Booth Id:
CBIO036
Category:
Computational Biology and Bioinformatics
Year:
2024
Finalist Names:
Wong, Erin (School: William A. Shine Great Neck South High School)
Abstract:
Vision is a critical mode of perception that guides behavioral responses in many organisms. It is loosely grouped into two stages, sensing by photoreceptors and processing, further divided into levels ranging from low to high depending on the nature of the information being processed. Currently, while the functions of certain types of neurons are known for processing at a lower level, a comprehensive understanding of the exact mechanisms for processing at all levels is lacking. As testing using parameterized stimuli has proven to be insufficient for discovering which characteristics drive responses, the focus turns to the use of computational methods like deep learning to simulate neuronal activity. In this study, the Drosophila visual system was chosen for both its simpler anatomical structure and conserved mechanisms with higher organisms. To build interpretable models capable of simulating lobula columnar (LC) cells in the fruit fly brain, nineteen models, each corresponding to one LC cell type, were trained on a self-compiled dataset of over 300 dynamic stimuli paired with neuronal responses. An average correlation coefficient of 0.54 was found, indicating a moderate to strong correlation between predicted and ground truth responses.
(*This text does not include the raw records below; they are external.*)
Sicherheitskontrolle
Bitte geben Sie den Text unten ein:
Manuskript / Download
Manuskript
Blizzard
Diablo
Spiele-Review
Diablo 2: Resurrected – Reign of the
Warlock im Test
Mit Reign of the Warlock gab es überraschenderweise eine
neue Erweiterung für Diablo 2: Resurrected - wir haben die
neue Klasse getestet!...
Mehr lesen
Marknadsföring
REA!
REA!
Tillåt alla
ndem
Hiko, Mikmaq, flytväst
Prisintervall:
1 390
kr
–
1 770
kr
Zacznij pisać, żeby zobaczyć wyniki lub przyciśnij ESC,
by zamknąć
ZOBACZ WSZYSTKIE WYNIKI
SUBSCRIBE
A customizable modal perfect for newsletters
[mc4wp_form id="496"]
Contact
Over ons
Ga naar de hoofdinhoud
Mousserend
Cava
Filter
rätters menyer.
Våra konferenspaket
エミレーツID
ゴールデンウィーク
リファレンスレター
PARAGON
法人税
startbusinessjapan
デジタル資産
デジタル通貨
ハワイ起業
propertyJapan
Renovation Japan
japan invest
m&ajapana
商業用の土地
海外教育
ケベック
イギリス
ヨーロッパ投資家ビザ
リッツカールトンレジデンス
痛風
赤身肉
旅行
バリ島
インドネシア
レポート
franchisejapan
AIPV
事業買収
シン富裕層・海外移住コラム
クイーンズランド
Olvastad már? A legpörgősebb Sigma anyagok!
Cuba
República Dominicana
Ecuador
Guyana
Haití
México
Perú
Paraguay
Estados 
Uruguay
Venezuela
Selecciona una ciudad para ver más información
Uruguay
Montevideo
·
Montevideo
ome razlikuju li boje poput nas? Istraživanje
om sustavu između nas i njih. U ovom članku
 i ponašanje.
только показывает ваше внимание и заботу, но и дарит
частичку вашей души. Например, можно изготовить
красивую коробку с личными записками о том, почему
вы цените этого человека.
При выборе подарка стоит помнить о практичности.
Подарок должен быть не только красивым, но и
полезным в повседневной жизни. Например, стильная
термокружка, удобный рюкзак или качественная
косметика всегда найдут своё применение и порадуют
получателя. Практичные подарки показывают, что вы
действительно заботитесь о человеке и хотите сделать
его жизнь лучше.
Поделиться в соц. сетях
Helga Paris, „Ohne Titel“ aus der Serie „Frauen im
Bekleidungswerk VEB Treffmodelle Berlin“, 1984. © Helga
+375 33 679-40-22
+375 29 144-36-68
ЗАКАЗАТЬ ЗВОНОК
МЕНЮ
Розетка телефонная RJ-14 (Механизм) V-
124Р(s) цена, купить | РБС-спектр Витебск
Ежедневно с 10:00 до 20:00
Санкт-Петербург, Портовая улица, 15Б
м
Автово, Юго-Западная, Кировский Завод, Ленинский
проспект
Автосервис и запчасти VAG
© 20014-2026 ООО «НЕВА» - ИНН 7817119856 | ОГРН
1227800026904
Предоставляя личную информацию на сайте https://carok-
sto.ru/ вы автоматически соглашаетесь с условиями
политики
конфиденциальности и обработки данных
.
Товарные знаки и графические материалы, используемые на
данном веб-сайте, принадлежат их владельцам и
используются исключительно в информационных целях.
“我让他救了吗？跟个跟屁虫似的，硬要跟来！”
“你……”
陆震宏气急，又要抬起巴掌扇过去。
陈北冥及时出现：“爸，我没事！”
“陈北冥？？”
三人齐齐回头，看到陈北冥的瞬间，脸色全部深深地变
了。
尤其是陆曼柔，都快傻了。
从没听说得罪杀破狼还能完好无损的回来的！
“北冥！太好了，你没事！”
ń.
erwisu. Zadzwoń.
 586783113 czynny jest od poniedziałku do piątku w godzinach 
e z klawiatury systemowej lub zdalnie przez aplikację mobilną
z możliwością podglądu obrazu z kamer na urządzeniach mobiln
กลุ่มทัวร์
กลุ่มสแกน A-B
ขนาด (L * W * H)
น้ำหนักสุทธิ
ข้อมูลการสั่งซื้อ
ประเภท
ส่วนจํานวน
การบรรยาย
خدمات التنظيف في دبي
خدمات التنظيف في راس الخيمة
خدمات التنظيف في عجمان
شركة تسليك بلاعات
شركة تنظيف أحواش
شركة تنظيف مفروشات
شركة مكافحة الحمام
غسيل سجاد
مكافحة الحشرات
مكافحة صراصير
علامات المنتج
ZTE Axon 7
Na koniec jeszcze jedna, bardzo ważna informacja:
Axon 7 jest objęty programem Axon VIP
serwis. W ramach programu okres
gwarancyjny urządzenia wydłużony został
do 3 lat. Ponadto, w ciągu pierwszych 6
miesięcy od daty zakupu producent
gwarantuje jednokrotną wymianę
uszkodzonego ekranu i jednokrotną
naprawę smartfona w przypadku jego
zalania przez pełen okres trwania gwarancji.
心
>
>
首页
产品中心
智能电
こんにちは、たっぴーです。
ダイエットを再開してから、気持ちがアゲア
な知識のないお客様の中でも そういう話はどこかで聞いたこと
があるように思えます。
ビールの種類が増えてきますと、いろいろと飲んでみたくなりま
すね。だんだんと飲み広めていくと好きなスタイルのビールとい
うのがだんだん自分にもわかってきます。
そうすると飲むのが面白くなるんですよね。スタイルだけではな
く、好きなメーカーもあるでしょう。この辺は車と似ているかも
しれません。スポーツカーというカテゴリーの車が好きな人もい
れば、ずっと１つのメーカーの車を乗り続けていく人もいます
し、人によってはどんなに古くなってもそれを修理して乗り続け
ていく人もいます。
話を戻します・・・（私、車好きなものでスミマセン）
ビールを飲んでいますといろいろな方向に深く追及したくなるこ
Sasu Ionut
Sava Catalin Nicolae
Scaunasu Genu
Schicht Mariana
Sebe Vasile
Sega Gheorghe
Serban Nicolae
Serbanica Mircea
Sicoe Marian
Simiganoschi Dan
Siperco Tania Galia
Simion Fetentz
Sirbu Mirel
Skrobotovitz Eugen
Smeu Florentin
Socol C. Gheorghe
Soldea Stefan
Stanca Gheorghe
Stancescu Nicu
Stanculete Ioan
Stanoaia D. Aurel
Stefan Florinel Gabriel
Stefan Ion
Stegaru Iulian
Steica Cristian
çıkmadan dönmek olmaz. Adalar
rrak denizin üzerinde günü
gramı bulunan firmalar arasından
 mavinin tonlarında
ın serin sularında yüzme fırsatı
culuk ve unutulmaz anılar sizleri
Upon plotting heatmaps of linear filter weights for each model, the mechanisms, scope, and level of processing behind each LC's computations could be interpreted. Collectively, these can help identify possible sequential interactions between different LC types. Further analysis also revealed these heatmaps' utility for identifying neuron types likely to be a part of the same functional group. By balancing complexity and interpretability, these models allow for more efficient investigations into the mechanisms behind visual processing.